§ What this exercise asks
**1.** Transcribe the stretch of the poll roundup from "(covering polls and" through "Away from Internationalism?".
**2.** Answer these questions using the poll roundup:
(a) What percentage of the public sees the Republican Party as too close to oil companies?
(b) What was the split when people were asked whether Bush is more a good manager or a bad manager?
(c) According to Richard Curtin, high gas prices had a devastating impact on what?

— start of Document segment —

(covering polls and related articles from the week of September 26–October 2, 2005)

In this edition of Public Opinion Watch:

  • Who’s Too Close to Whom?
  • Economic Pessimism Update
  • Has the Public Turned Away from Internationalism?

Who’s Too Close to Whom?

The latest Newsweek poll has some interesting results on which political parties are viewed as too close to which interest groups. The poll tested reactions to six groups: big business; labor unions; oil companies; the legal profession; rich people; and minority interest groups. Interestingly, while the public overwhelmingly believes that the Republican Party is “too close” to big business (73 percent), oil companies (70 percent) and rich people (68 percent), there are no similarly lopsided sentiments about the Democratic Party. The highest number the Democrats get is for labor unions, where 52 percent see the Democrats as being too close, followed by 48 percent who feel the same way about the Democrats and minority groups. Finally, and counter-intuitively, the survey shows identical judgments on whether the Democrats and Republicans are too close to the legal profession. For each party, the public is exactly split, 43-43, on whether that party is too close to the legal profession.

A couple of other intriguing results from the poll are worth flagging. When asked whether they see Bush more as a good manager who focuses on what's important and delegates well or as a bad manager who doesn't know enough about what's going on around him and below him, the public opts for the bad manager characterization, 49-43. And when asked whether the Department of Homeland Security has made Americans safer, a 49-45 plurality says the Department has not made Americans safer.

Economic Pessimism Update

Last week, I reviewed recent data showing the deep pessimism of the public about the economy. One piece of evidence I touched on was the August report on the University of Michigan’s Survey of Consumers – which was quite negative – and the projected September result for that survey, which was expected to be even worse. The September report for the Michigan Survey of Consumers is now out and it is indeed worse than the August report. Just how negative it is is well-summarized by the lead from the September report:

“Consumer confidence plunged in September to its lowest level in more than a dozen years. ‘High gas prices had a devastating impact on consumers’ budgets and caused consumers to expect a worsening financial situation during the year ahead,’ according to Richard Curtin, the Director of the University of Michigan’s Surveys of Consumers. Over the past fifty years, such steep and widespread declines in confidence have typically triggered recessions. ‘Among the prior declines that sparked recessions, the most comparable situation was in August of 1990, when consumer confidence fell from the about the same level, by about the same amount, and prompted by the same steep increases in gas prices,’ noted Curtin. The key issue is whether the rise in Federal spending due to Katrina and Rita will be sufficient to offset the decline in consumer spending. ‘While the economy may not be technically falling into recession, the data indicate that consumer spending will weaken in the months ahead,’ said Curtin.

— end of Document segment —
— start of Extracted entries —

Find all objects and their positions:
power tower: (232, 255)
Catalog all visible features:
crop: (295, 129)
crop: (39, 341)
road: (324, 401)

— end of Extracted entries —
— start of Extracted entries —

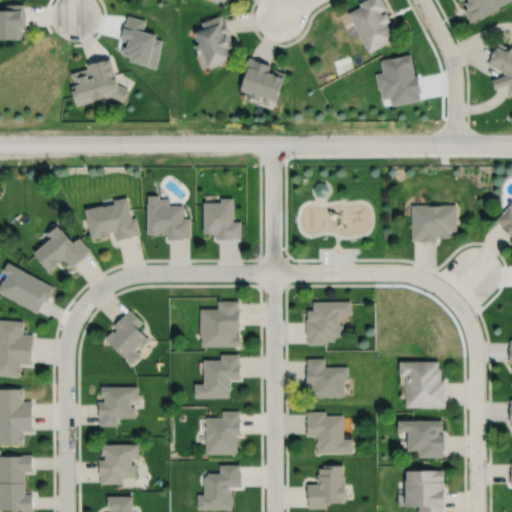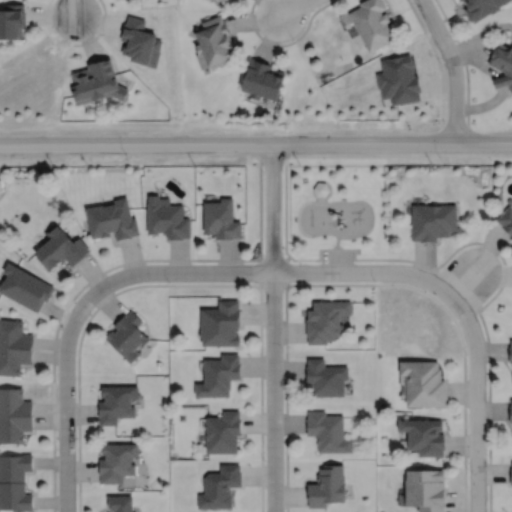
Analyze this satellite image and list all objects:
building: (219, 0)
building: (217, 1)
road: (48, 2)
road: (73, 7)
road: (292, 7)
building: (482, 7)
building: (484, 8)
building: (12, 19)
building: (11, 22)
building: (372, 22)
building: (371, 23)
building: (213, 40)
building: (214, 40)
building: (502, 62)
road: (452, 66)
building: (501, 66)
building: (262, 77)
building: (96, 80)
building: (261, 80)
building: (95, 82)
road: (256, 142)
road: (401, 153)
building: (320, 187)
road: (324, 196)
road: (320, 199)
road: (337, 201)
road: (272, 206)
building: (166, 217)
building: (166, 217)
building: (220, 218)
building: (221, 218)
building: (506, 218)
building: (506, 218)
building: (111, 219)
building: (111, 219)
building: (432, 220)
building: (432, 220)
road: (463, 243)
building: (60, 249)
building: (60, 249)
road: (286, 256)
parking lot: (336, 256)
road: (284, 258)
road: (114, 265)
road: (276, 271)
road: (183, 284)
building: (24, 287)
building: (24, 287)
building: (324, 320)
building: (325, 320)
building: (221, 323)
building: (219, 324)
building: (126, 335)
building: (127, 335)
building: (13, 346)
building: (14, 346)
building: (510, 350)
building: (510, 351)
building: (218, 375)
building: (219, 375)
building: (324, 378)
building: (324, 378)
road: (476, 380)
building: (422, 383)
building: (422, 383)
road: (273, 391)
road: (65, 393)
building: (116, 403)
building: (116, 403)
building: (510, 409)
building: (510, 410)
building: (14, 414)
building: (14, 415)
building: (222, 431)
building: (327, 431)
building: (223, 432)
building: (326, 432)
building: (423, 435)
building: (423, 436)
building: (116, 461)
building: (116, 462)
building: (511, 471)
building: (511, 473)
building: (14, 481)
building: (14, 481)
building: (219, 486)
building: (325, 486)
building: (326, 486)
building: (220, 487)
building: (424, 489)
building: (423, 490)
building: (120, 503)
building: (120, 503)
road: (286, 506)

— end of Extracted entries —
— start of Extracted entries —

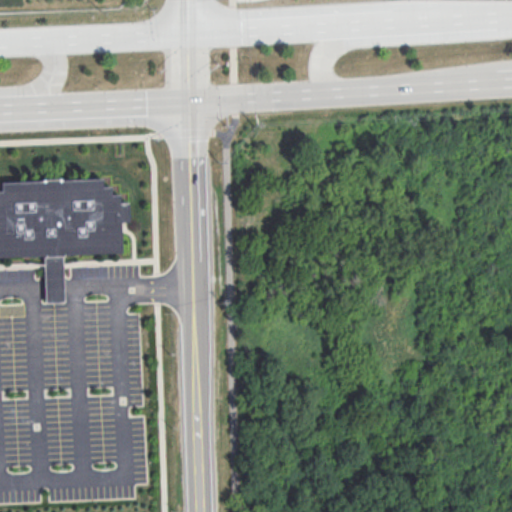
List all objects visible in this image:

— end of Extracted entries —

§ Answers
**1.**
(covering polls and related articles from the week of September 26–October 2, 2005)

In this edition of Public Opinion Watch:

  • Who’s Too Close to Whom?
  • Economic Pessimism Update
  • Has the Public Turned Away from Internationalism?

**2.**
(a) 70 percent
(b) 49-43 for the bad manager characterization
(c) Consumers' budgets